LA ROUGEOLE
1. Histoire
Rhazès, grand savant persan du Xème siècle est le premier à décrire précisément un cas de rougeole, jusqu’alors confondue avec la variole.
A cette époque médiévale, la rougeole est un fléau qui par vagues d’épidémies successives, frappe cruellement l’Europe.
En 1757, un médecin écossais, Francis Home, recourt à l’inoculation pour se protéger de la rougeole. Cette technique, sorte de vaccination avant l’heure, consiste à introduire l’agent pathogène dans l’organisme d’un malade volontaire. Les chinois de la Chine Ancienne étaient déjà rompus à ce procédé pour lutter contre la variole, toute aussi funeste.
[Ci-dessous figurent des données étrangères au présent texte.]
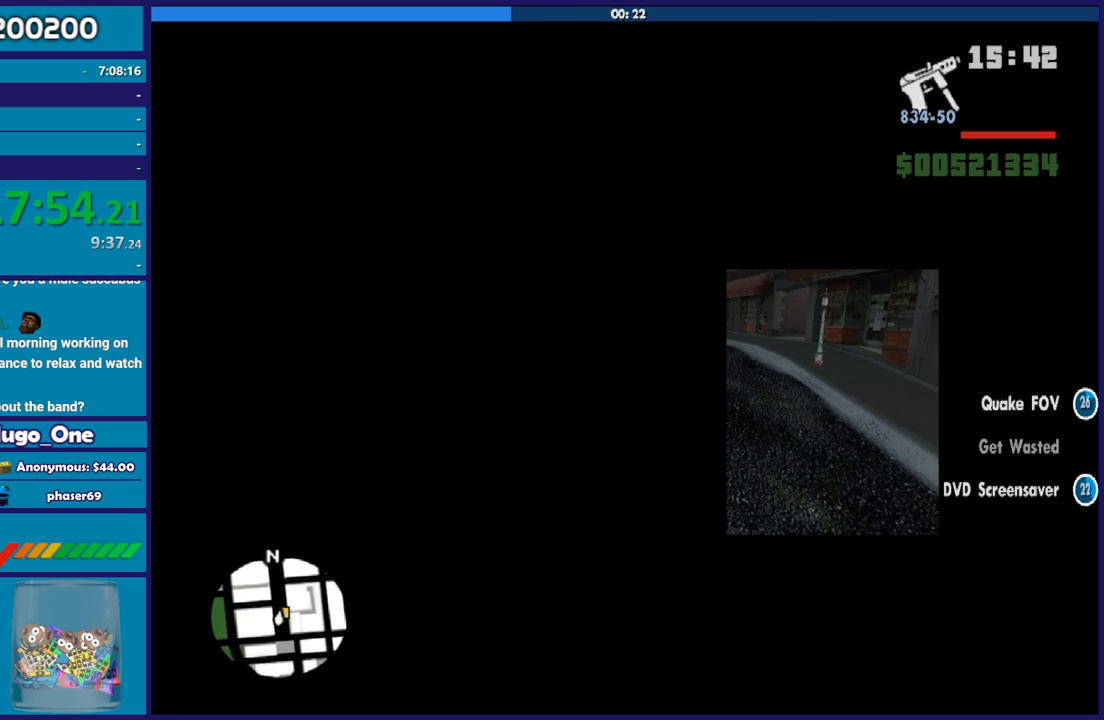
{"buttons": ["R2"], "left_stick": "left", "right_stick": "center", "button_events": []}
Mais les travaux de Home laisse la communauté scientifique de son époque indifférente.
Au XIXème siècle, l’Europe colonisatrice exporte sans le savoir le virus de la rougeole vers des terres encore épargnées. Le virus en profite pour redoubler d'énergie. En 1851, la rougeole atteint les îles Féroé proches du Groenland. Les 4 000 habitants des îles contractent la maladie en six semaines. Seules cinq personnes en réchappent.
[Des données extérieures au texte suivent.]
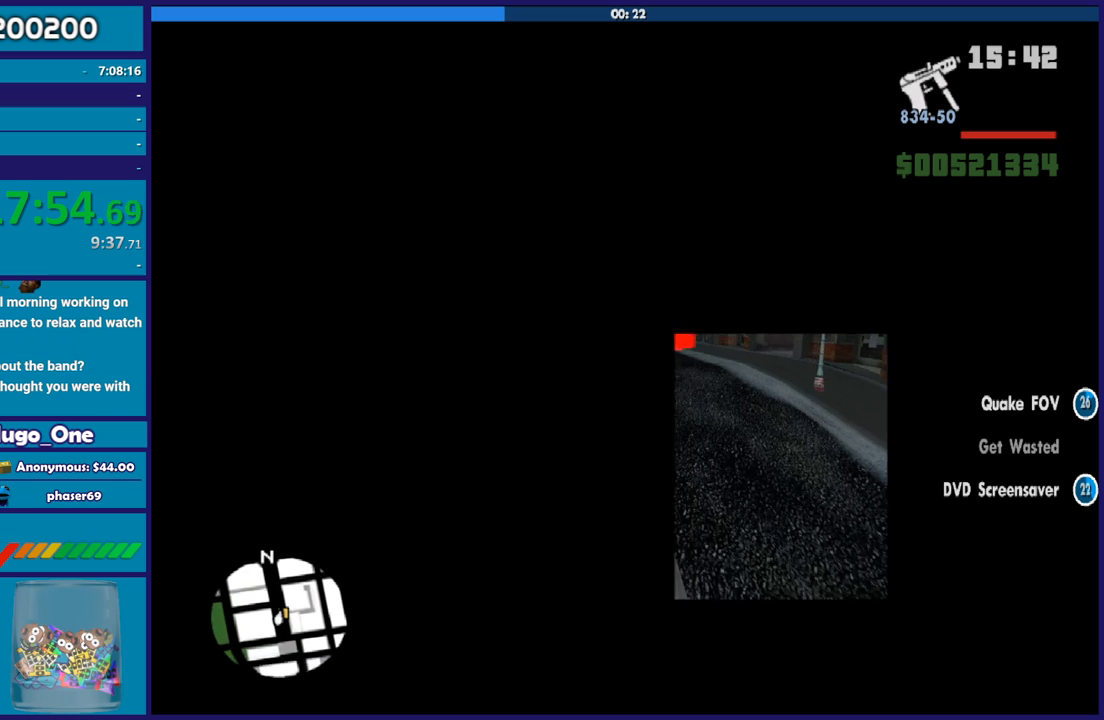
{"buttons": ["R2"], "left_stick": "center", "right_stick": "up", "button_events": []}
La recherche fait un grand bond au milieu du XXème siècle, aux Etats-Unis. En 1954, le biologiste et prix Nobel américain John Enders parvient à isoler le virus. Cette découverte permet aux scientifiques de mettre le virus en culture et de progresser vers le développement d'un vaccin. A partir de la souche Edmonston B du virus, Enders et ses collaborateurs élaborent en 1963 le premier vaccin, le Rubeovax.
En 1971, l’Attenuvax, une combinaison des virus atténués de rougeole, des oreillons et de rubéole est le premier vaccin injectable en une dose. Toutefois, en 1989, les scientifiques reconnaissent qu’une deuxième injection est nécessaire.
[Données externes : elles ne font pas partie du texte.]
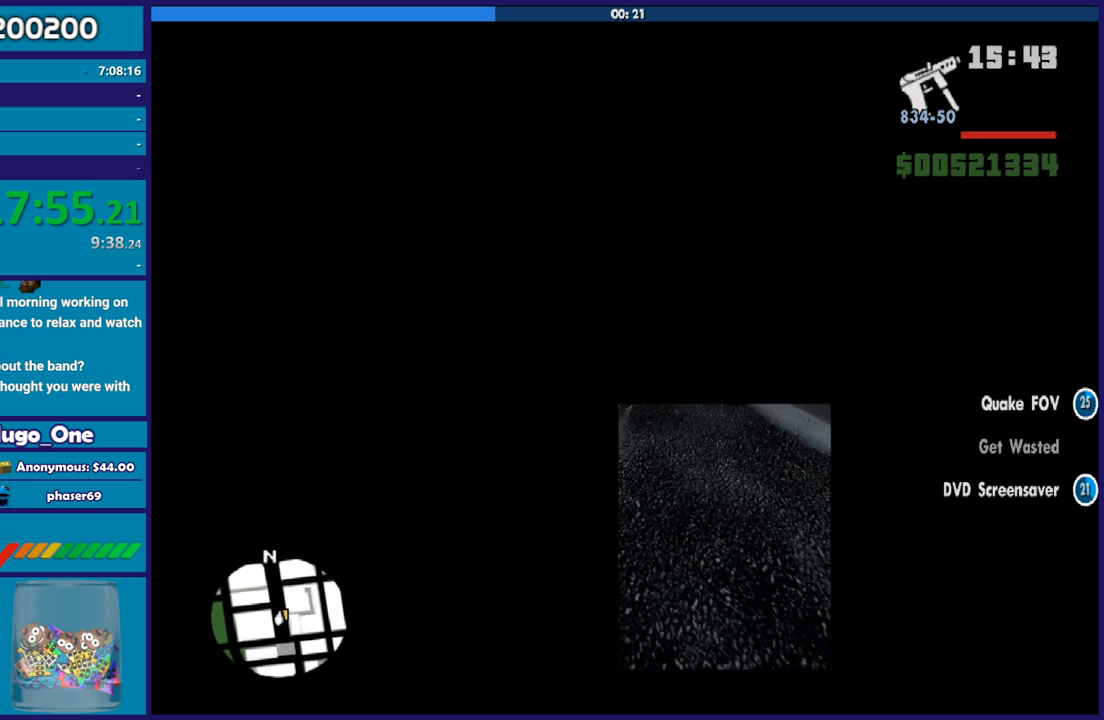
{"buttons": ["R2"], "left_stick": "down-right", "right_stick": "up", "button_events": []}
Par la suite, chaque état développera ses politiques de vaccination et ses propres vaccins. En France, le vaccin ROR (rougeole, oreillons, rubéole) est mis sur le marché en 1966 et en 1983, son usage est généralisée dans la population française.
Le vaccin a contribué à faire baisser radicalement le nombre de morts. En 1980, alors que la vaccination n’était pas encore répandue, la rougeole faisait 2,6 millions de morts par an dans le monde. En 2013, la rougeole a tué 147 000 personnes.
2. La géographie
En 2013, chaque jour, plus de 400 personnes mourraient de la rougeole. L'immense majorité de ces décès concerne les enfants de moins de 5 ans vivant dans les pays pauvres. Les systèmes de soins y sont peu développés : pas assez d’hôpitaux, trop éloignés, mal équipés. En 2013, La République démocratique du Congo, le Nigeria et la Chine sont les trois pays les plus touchés par la maladie.
Pour lutter contre cette maladie très contagieuse, le vaccin est l’arme la plus efficace. En 2013, 84% des enfants dans le monde ont été vaccinés. Ce pourcentage est encore plus élevé en Europe, sur le continent américain ou dans le Pacifique. En Afrique et en Asie du Sud Est, par contre, moins de 80% des enfants sont immunisés contre la rougeole.
Mais rien n’est jamais acquis. En France, la rougeole est en pleine recrudescence depuis la fin des années 2000. En 2011, la France connaît même une véritable épidémie avec 15 000 cas déclarés. On soupçonne qu'un relâchement dans les efforts de vaccination en est le responsable. Alors que le taux de vaccination était en augmentation constante jusqu'en 2007, il stagne voire régresse aujourd'hui.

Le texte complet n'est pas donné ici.